Q: Did you hear about the Buddhist who refused a Novocain injection during root canal treatment? A: He wanted to transcend dental medication!
One day little Flora was taken to have an aching tooth removed. That night, while she was saying her prayers, her mother was surprised to hear her say: "And forgive us our debts as we forgive our dentists."
Q: What's brown and very bad for your dental health? A: A baseball bat.
Ten years without brushing causes horrible tooth decade.
My dental hygienist is cute. Every time I visit, I eat a whole package of Oreo cookies while waiting in the lobby. Sometimes she has to cancel the rest of the afternoon's appointments.
Two cows were chatting over the fence between their fields. The first cow said, "I tell you, this mad-cow-disease is really pretty scary. They say it is spreading fast; I heard it hit some cows down on the Johnson Farm." The other cow replied, "Hell, I ain't worried, it won't affect us ducks."
When I was young I used to pray for a bike, then I realized that God doesn't work that way, so I stole a bike and prayed for forgiveness.
What happened when the cannibal got a religion? He only ate Catholics on Fridays!
Me: "I only smoke weed because of Cancer." Mom: "You don't have Cancer!" Me: "So it's working..."
I'd tell you that I'm a nihilist but what is the point.
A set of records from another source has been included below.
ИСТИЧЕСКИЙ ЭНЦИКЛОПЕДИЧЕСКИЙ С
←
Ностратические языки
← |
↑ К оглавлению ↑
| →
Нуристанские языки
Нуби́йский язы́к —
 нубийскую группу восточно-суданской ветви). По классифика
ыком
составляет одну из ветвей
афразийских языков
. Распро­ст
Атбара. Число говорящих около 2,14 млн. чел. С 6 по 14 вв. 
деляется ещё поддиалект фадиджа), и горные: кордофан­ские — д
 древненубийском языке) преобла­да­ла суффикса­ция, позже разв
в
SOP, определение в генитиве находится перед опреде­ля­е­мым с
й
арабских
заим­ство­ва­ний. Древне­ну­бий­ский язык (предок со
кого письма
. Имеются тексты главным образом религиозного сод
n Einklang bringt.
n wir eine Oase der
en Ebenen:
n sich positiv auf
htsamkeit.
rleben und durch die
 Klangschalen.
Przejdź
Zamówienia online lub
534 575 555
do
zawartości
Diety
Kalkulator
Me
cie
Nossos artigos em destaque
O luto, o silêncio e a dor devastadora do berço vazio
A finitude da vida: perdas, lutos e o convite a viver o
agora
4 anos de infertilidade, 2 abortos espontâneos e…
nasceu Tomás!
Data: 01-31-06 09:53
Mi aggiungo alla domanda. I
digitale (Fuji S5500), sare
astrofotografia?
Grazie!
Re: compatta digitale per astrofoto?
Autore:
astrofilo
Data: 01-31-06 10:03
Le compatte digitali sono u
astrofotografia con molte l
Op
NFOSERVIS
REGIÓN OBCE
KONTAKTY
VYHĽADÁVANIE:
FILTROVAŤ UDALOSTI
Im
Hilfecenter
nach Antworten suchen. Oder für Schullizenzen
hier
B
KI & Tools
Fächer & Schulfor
An atheist was seated next to a little girl on an airplane and he turned to her and said, "Do you want to talk? Flights go quicker if you strike up a conversation with your fellow passenger." The little girl, who had just started to read her book, replied to the total stranger, "What would you want to talk about?" "Oh, I don't know," said the atheist. "How about why there is no God, or no Heaven or Hell, or no life after death?" as he smiled smugly. "Okay," she said. "Those could be interesting topics but let me ask you a question first. A horse, a cow, and a deer all eat the same stuff – grass. Yet a deer excretes little pellets, while a cow turns out a flat patty, but a horse produces clumps. Why do you suppose that is?" The atheist, visibly surprised by the little girl's intelligence, thinks about it and says, "Hmmm, I have no idea." To which the little girl replies, "Do you really feel qualified to discuss God, Heaven and Hell, or life after death, when you don't know shit?" And then she went back to reading her book.